There Are Some Things Money Can’t Buy
As a child of the nineties I will readily admit that there is a direct correlation to the American Express advertising campaign with Jerry Seinfeld and the reason I have one today. Fast forward another few years and another great ad cycle in a new format that added even more humor from Mastercard, mint. Add in the fact that I have worked for Discover Card in the past and you’ve got the ABC’s of me, with credit cards at least. Visa is too ubiquitous to merit comment, enjoy your place at the top.
Of course I didn’t understand anything about the comedy of Seinfeld when I saw the ads, most likely from watching golf with my dad on Sundays, but I got the joke. The gas station commercial where he does a, ‘perfect pump’ to $20.00 even, eyes the obsolete, (except in Oregon apparently) gas station attendant and then intentionally pumps more is a masterpiece. As the attendant opens his palm for the change, Jerry reaches into his jacket pocket and pays at the pump with his glowing green Amex.
The value of anything is relative, but that kind of mindshare you cannot buy. I recently found out that I crossed paths with another force in the universe that some could say money cannot buy: Taylor Swift in Cincinnati. I’m sure there’s a Cincinnati post coming, as I have thoughts, but I digress. The Ticketmaster fiasco was horrible, and as a music lover I am compassionate. However, that may not be reflected in my experience with the crown jewel of Appalachia this weekend, and with Taylor also being there.
She sold out the NFL stadium twice, with the lowest priced tickets on the secondary market being over $1700.00 when I looked today. That’s not what has me bothered, it’s that it made everything else in this ill equipped pseudo-metropolis worse for the weekend. Finding a hotel deal was a like pulling teeth from a shark, and even though our events aren’t close to each other, (8.7 Miles) it made it a headache.
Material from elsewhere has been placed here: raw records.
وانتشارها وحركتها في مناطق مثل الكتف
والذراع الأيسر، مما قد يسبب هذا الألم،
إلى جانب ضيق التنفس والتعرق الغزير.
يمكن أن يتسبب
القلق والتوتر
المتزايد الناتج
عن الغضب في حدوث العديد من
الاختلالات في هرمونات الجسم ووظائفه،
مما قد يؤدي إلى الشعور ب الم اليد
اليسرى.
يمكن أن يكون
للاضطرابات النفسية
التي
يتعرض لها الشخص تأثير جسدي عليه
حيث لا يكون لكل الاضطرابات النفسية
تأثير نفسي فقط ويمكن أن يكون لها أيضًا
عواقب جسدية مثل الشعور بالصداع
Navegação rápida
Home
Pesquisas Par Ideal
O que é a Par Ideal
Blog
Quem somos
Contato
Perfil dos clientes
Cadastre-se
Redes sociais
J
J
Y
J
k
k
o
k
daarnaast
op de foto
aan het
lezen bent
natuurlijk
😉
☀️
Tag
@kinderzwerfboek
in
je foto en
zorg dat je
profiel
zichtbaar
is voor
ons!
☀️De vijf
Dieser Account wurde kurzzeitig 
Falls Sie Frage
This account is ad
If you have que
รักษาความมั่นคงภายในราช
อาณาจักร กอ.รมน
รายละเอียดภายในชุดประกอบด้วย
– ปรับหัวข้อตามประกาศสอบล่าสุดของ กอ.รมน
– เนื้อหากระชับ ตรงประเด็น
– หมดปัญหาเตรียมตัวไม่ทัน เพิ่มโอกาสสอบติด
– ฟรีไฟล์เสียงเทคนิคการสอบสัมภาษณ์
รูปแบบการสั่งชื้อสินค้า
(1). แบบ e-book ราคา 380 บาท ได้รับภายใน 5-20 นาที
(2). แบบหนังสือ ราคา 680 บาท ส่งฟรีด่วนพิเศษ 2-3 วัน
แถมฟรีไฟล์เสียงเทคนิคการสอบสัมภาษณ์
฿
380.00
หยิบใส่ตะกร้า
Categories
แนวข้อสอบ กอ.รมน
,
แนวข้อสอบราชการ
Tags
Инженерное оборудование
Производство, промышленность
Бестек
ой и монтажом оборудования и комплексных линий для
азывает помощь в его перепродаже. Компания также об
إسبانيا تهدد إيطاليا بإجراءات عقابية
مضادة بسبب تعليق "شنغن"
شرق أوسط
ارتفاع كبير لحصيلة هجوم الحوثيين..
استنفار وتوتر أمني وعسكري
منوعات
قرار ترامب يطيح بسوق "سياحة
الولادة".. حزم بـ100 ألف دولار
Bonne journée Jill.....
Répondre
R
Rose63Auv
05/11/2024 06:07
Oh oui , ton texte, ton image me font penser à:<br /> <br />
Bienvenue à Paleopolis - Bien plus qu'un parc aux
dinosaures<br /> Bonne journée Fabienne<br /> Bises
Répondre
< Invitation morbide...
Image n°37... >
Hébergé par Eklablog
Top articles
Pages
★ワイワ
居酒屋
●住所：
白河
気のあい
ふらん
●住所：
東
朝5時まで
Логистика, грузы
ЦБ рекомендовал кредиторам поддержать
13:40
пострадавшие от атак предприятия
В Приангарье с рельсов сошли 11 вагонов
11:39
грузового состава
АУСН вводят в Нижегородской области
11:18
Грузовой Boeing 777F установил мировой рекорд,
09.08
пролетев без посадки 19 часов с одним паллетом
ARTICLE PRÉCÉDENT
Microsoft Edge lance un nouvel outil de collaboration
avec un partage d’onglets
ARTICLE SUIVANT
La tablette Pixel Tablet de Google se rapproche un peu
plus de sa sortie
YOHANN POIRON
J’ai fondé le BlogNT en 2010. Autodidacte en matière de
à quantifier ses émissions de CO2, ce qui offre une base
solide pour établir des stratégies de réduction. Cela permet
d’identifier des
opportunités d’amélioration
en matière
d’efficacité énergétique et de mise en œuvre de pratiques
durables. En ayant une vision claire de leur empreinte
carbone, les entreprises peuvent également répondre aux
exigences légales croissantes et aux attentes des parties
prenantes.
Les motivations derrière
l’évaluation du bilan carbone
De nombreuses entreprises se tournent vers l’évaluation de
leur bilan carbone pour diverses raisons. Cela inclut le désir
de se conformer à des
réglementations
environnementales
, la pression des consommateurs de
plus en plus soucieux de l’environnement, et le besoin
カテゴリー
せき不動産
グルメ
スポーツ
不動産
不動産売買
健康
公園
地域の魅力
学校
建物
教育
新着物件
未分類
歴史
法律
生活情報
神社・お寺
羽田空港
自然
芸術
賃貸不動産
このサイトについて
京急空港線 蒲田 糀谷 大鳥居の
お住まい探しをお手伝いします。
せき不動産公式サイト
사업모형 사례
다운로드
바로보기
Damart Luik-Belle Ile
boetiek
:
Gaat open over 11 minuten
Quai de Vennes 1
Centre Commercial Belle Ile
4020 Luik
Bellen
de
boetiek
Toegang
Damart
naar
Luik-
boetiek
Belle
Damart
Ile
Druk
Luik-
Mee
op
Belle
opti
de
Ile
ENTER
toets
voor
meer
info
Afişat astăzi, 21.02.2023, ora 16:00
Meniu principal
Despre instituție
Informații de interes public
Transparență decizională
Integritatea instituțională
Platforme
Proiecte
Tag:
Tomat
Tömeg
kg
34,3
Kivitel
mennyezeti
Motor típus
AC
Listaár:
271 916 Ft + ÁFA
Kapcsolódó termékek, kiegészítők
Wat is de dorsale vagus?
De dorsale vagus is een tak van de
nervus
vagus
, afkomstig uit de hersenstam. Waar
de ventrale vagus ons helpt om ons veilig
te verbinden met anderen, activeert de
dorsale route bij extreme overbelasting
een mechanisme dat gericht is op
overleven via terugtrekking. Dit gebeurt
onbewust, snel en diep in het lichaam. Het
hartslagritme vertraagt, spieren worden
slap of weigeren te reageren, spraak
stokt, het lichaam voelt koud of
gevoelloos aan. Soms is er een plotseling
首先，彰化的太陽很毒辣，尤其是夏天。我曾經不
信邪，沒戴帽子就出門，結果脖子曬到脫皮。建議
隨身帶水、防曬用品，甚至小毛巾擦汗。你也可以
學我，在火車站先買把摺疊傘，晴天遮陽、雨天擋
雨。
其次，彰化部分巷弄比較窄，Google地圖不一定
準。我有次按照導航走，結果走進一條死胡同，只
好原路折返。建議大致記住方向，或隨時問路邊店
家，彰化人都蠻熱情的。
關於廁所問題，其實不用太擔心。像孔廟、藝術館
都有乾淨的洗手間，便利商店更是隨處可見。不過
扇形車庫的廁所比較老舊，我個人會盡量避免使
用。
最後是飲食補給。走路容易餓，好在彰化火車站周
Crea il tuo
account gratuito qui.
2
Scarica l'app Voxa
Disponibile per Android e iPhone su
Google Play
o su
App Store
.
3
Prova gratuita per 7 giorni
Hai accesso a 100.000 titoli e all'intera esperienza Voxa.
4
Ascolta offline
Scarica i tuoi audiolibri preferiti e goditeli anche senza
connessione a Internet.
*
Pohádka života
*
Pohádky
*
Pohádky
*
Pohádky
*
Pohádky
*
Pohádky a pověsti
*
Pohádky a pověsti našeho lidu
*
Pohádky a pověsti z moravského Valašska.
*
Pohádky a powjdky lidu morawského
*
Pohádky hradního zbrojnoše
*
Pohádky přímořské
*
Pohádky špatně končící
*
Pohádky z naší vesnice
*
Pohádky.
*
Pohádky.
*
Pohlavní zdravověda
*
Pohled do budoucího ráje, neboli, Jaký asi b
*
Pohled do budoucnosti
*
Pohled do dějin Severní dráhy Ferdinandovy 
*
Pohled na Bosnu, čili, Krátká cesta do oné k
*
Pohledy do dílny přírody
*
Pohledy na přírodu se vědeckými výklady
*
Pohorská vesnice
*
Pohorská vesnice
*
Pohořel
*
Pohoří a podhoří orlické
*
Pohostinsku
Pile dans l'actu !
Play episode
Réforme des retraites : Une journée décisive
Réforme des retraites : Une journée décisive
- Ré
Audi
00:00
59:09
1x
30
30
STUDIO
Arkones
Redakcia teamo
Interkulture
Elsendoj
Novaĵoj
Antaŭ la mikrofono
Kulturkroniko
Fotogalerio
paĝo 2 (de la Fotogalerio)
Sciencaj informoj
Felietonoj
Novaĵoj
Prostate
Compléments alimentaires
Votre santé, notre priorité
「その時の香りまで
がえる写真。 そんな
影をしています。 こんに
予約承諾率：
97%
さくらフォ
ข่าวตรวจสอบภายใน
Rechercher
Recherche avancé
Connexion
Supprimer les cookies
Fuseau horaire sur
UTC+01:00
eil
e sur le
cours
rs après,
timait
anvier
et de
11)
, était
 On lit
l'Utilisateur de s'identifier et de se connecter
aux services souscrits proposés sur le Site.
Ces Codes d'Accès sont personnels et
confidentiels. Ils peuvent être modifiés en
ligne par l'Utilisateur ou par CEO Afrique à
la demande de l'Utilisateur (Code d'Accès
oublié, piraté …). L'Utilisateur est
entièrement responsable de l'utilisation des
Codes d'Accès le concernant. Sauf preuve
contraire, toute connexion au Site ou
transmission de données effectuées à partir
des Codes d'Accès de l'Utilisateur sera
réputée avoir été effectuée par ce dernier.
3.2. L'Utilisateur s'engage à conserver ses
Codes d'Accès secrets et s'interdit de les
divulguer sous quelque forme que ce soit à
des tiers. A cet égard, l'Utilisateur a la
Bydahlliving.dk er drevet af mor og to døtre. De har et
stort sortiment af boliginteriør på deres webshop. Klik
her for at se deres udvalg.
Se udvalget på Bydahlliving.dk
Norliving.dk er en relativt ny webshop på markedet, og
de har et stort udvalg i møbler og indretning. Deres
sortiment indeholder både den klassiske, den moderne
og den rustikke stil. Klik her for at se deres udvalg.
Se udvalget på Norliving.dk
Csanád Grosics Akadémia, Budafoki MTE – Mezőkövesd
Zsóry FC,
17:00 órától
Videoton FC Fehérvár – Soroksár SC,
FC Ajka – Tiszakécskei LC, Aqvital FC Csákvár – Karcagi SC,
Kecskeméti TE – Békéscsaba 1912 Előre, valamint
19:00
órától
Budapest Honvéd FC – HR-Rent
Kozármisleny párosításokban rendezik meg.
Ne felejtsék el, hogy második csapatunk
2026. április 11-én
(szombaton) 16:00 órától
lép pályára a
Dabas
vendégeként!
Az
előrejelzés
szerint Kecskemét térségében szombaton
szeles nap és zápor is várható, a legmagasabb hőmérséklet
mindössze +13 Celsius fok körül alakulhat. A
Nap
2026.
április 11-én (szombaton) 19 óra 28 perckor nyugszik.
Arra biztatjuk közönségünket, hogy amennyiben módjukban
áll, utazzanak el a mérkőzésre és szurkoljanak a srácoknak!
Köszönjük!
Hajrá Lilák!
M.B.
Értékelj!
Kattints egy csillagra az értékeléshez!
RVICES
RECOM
I just want to be Fearless and express that it was not the Love Story I had planned for our weekend together, although through her lyrics I have come to know I wouldn’t be the first to have that experience.
Anyway, my Mastercard commercial goes like this:
Two nights in an overpriced hotel in a city you loathe: $425
Gas to drive your Prius past the, ‘Hell is Real’ sign and get a belly laugh: $19.52
The beer your girlfriend didn’t want, but, ‘this is your birthday present…so, sure.’: $13
Concert tickets to see your favorite artist play a better show than Taylor Swift is simultaneously: Priceless.
Pride (In the Name of Love)
When I started my day, I wasn’t looking for a barometer on homophobia in this country, but I found out anyway. During a lull in the work day I was asked about my weekend plans, to which I had to make a calculated decision: do I tell her I’m going to Pride? I felt almost, ‘closeted’ in my heterosexual support of the movement, but it’s 2023 right?
‘I’m going to Pride with my roommate and his friend.’ When I reflected on the blank stare that followed, I thought, ‘I might as well have told her I was walking on the sun.’ That last part was just to get the Smashmouth clicks, but like the song that has aged over 25 years, so was the viewpoint that followed. At least the song has aged pretty well, the response has not, but it played like classic rock radio to my catholic upbringing.
I said, ‘The LGBTQ festival that’s downtown (Columbus), I think at Goodale Park.’ The very much ‘in the workplace’ response was triggered by the letters and a pretty horrifying diatribe followed. Luckily, my long history of proximity to religious bigotry prepared me for the vibrating bullet points. Do you know how the right keeps saying we are exaggerating and overreacting when we talk about how backward the rural areas of this country can be? We really, really, are not. This story takes place 27 miles West of I-270.
First there was the ceremonial mocking of the letters, ‘LBGTQ…H, R, I…whatever, why do they have a whole month? I mean what about veterans? They only get one day!’ Followed closely by, ‘what people do in their bedrooms, they need to keep it there.’ Eloquently transitioned into how, ‘wrong’ and ‘gross’ They are. A few more tropes were repeated and despite the younger girl in the cubicle next to me trying to reason with her, no avail. I have to give her credit for turning to me at the end and adding, ‘not like, you Justin’ to the end of it.
This kind of overt homophobia with no recourse is something that has bothered me personally for a long time, and this level of stupidity stunned me today. My face was beet red, I could feel it, but I didn’t stop her because it served no purpose and in an unrelated matter she won’t be in that desk by next week. Good riddance, but needless to say I didn’t have the time of my life today.
The thing is I know she’s not the only one, there are so many people who wrongfully conflate this type of speech as, ‘telling it how it is’ or ‘not being politically correct’ It’s not! It’s hateful to an entire group of people who just want to love each other for who they are. It is also a completely unacceptable thing to speak so openly about at work in this day and age, conservatives you aren’t being ‘silenced’ you are being corrected. Wear your colors with pride this month, and every month, whatever the color is, whoever you love, whoever you are.